Le bras de Dieu

Le village de Saint-Éloigné-du-Monde ne comptait qu’une église. Chaque dimanche, les fidèles s’y rassemblaient pour assister à la messe. Sauf le fou du village. Les villageois l’avaient en aversion. Il était laid, petit, gros, bossu, poilu, boitait et sentait le dessous de bras. Il grognait plus qu’il ne parlait. Les enfants et les femmes le craignaient plus que le diable.

Mais un dimanche, en pleine homélie du prêtre, le fou du village entra dans l’église, telle une apparition. Il fit trois pas dans la nef, s’arrêta net et cria: « Pourquoi moi Seigneur? » Les enfants hurlèrent, les femmes crièrent, les hommes brandirent le poing. Le fou fit de nouveau trois pas dans le vaisseau central en réitérant sa plainte: « Pourquoi moi Seigneur? ». Quelques petits vieux pissèrent dans leur culotte; la mairesse tomba sans connaissance de son banc dans la première travée.

Mais le prêtre. se rappelant tout à coup, que le fou était une brebis de son église, galeuse, certes, mais brebis quand même, reprit avec une même inflexion déchirante dans la voix: « Pourquoi lui Seigneur? » Le fou, encouragé, fit trois nouveaux pas vers l’avant et se trouva à la croisée du transept. Dodelinant de la tête et bavant, il se jeta à genoux en pleurant: « Pourquoi moi Seigneur? » Des bigotes, ébranlées par l’émotion, se dépoitraillèrent et, se signant, se mirent à scander avec le prêtre: « Pourquoi lui Seigneur? »

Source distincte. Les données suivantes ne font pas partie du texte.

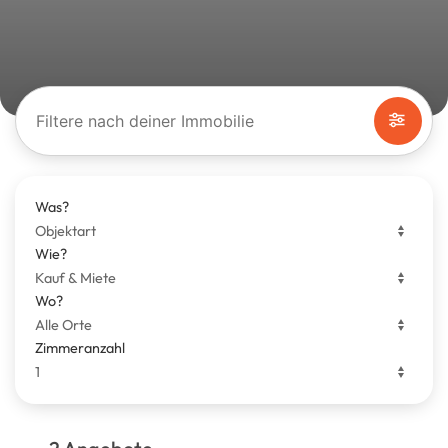
Filtere nach deiner Immobilie
Was?
Wie?
Wo?
Zimmeranzahl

Dans l’instant, un souffle puissant éteignit les cierges du chœur et traversa les fidèles, le souffle de Dieu. Toute l’assemblée, craignant la colère de Dieu, se figea pour prier en gémissant: « Pourquoi lui Seigneur? » Le toit de l’église se fendit alors en deux et le bras de Dieu descendit des cieux. Tous surent qu’ils assistaient à un miracle. Le fou, stigmatisé et la guédille au nez, reprit: « Pourquoi moi Seigneur? »

Alors Dieu avança son bras vers lui. Il le prit par le collet et le souleva de terre. D’une voix surnaturelle, détachant chaque syllabe, Il répandit sa parole, la parole de Dieu, en secouant le fou très fort de droite à gauche: PAR CE QUE TU M’É COEU RES.